In this chapter we discuss applications of the formalism into the area of Quantum Optics and Quantum Information, and also into other areas. Each of these applications is a subject in its own right, and here we briefly define the basic quantities and guide the reader through the literature.

7.1 Angle States and Angular Momentum States

In this section we apply the general formalism of finite quantum systems, to a system with angular momentum j. In this case \(d=2j+1\) where j is an integer (‘Bose case’), and the variables take values in \({\mathbb Z}(2j+1)\). The relevant Hilbert space is \(H[{\mathbb Z}(2j+1)]\), which in this chapter we denote for simplicity \(H(2j+1)\).
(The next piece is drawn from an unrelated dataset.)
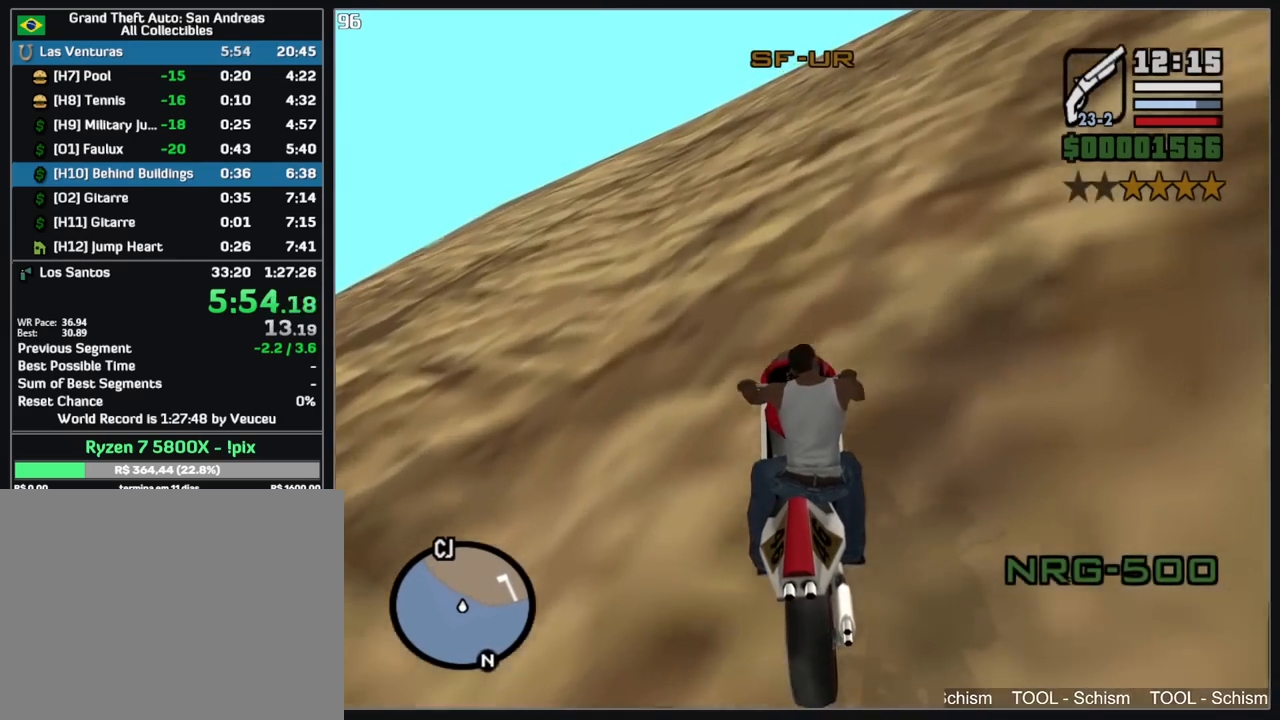
{"keys": ["w"], "mouse": [], "events": [[100, "mouse_right", "up"], [167, "mouse_right", "down"], [267, "mouse_right", "up"], [333, "mouse_right", "down"], [433, "mouse_right", "up"]]}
The analogue of the momentum states are here the usual angular momentum states, which we denote as \(|J;j\; m\rangle \). The extra J to the usual notation is not a variable, but it simply indicates angular momentum states. The analogue of position states are the angle states [1], which we denote as \(|\theta ;j\; m\rangle \), and which are defined through Fourier transform below.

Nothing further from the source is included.